## The data

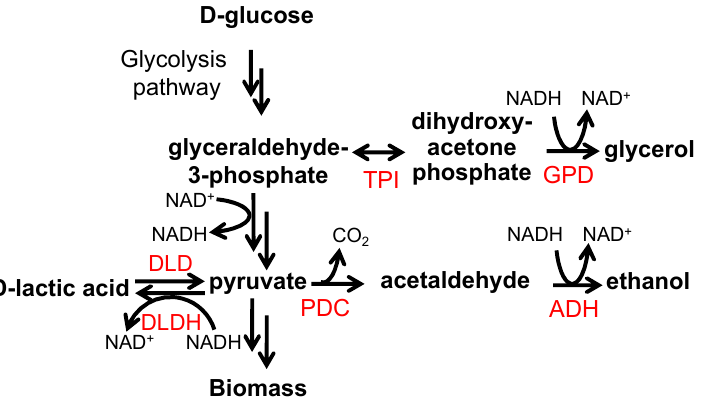
Figure 4. Production of D -lactic acid from glucose. The expression of a D -lactate dehydrogenase (DLDH) enzyme from lactic acid bacteria results in the production of D -lactic acid from pyruvate. By decreasing the production of ethanol and glycerol and limiting the degradation of D -lactic acid, the amount and yield of D -lactic acid can be increased. DLDH, lactic acid bacteria D -lactate dehydrogenase; DLD, endogenous D -lactate dehydrogenase; ADH, alcohol dehydrogenases; PDC, pyruvate decarboxylase; TPI, triosephosphate isomerase; and GPD, glycerol-3-phosphate dehydrogenases.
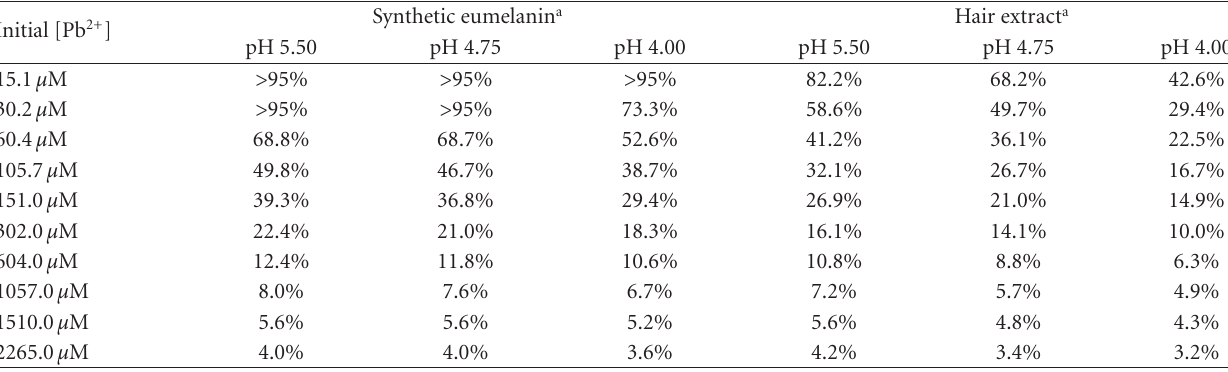
Table 2: Percentage of Pb 2+ bound at equilibrium.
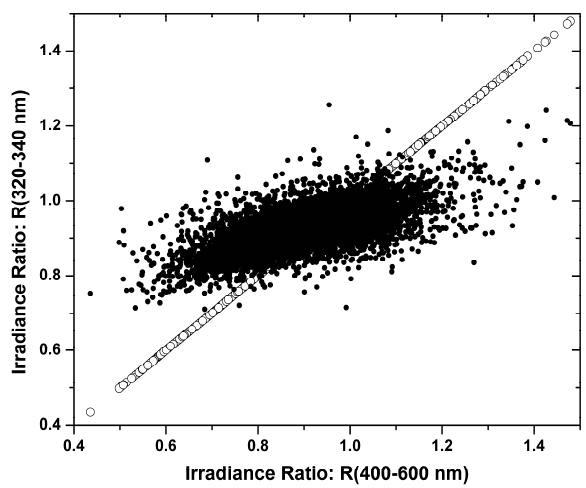
Fig. 6. Dark circles denote measured irradiance ratios for 320– 340nm plotted against those for 400–600nm, showing the wave- length dependence in the attenuation or enhancement in solar irra- diance associated with South Polar clouds. The straight line and squares indicate a hypothetical case of no wavelength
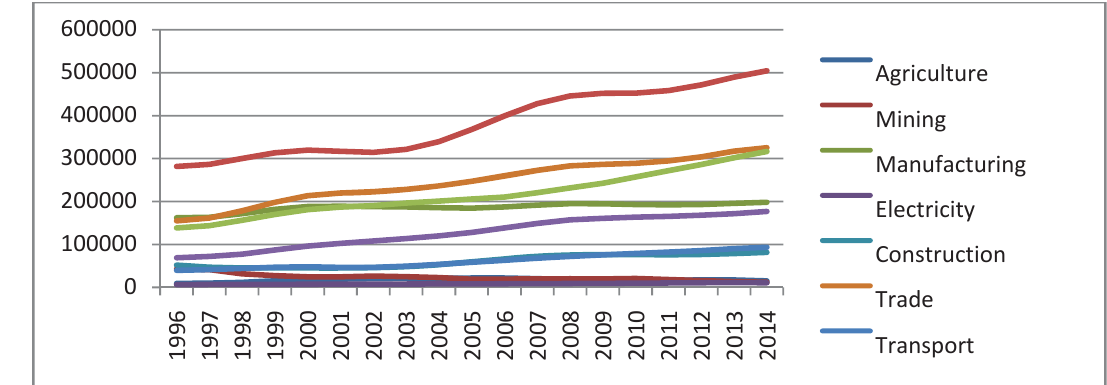
Fig. 6. COJ formal employment trends 10 sectors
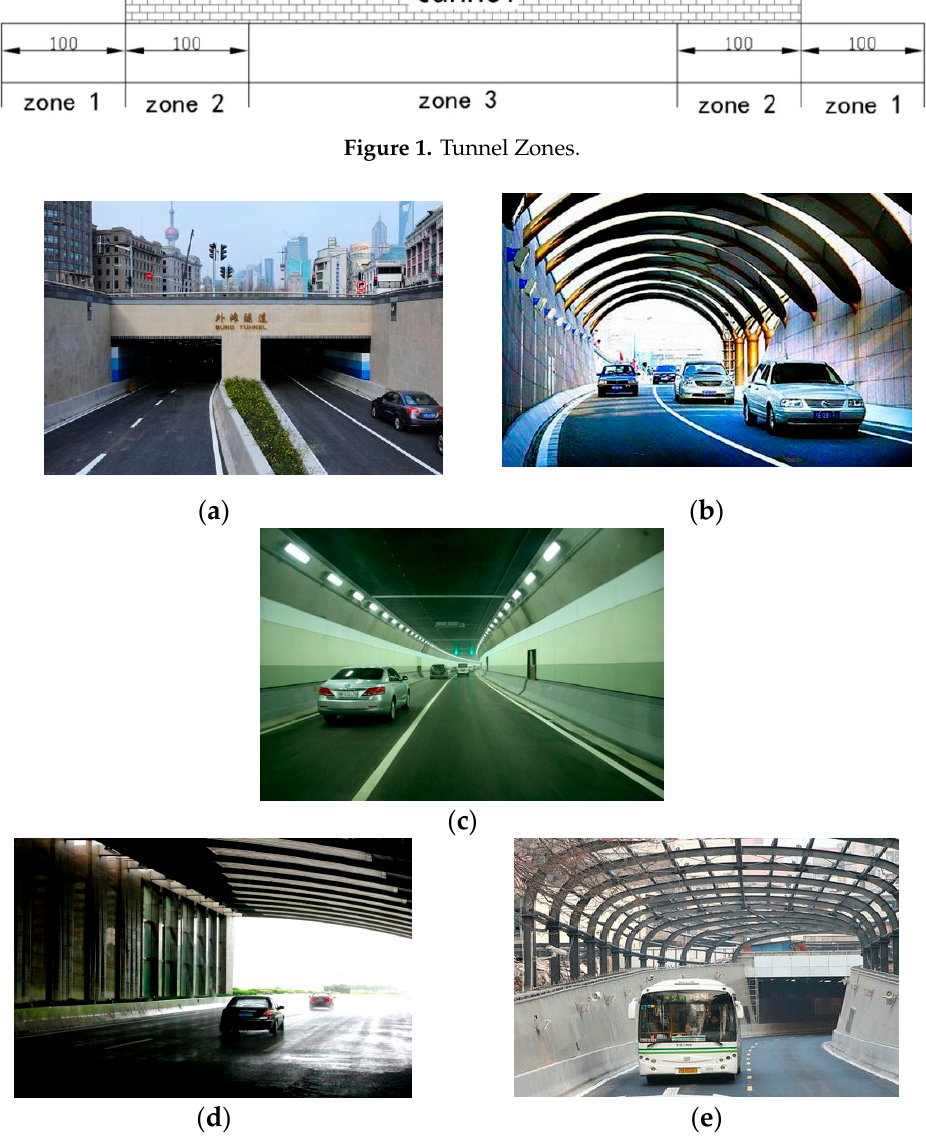
Figure 2. Different Tunnel Zones: ( a , e ) Zone 1; ( b , d ) Zone 2; ( c ) Zone 3. (Data source: Baidu Picture). Table 2. Descriptive Statistics of Variables.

## Try it
The answer should contain only the lines from the one with "Table 2: Percentage" through the last line of the material, given word for word and without pictures.

## Solution for this problem
Table 2: Percentage of Pb 2+ bound at equilibrium.
Fig. 6. Dark circles denote measured irradiance ratios for 320– 340nm plotted against those for 400–600nm, showing the wave- length dependence in the attenuation or enhancement in solar irra- diance associated with South Polar clouds. The straight line and squares indicate a hypothetical case of no wavelength
Fig. 6. COJ formal employment trends 10 sectors
Figure 2. Different Tunnel Zones: ( a , e ) Zone 1; ( b , d ) Zone 2; ( c ) Zone 3. (Data source: Baidu Picture). Table 2. Descriptive Statistics of Variables.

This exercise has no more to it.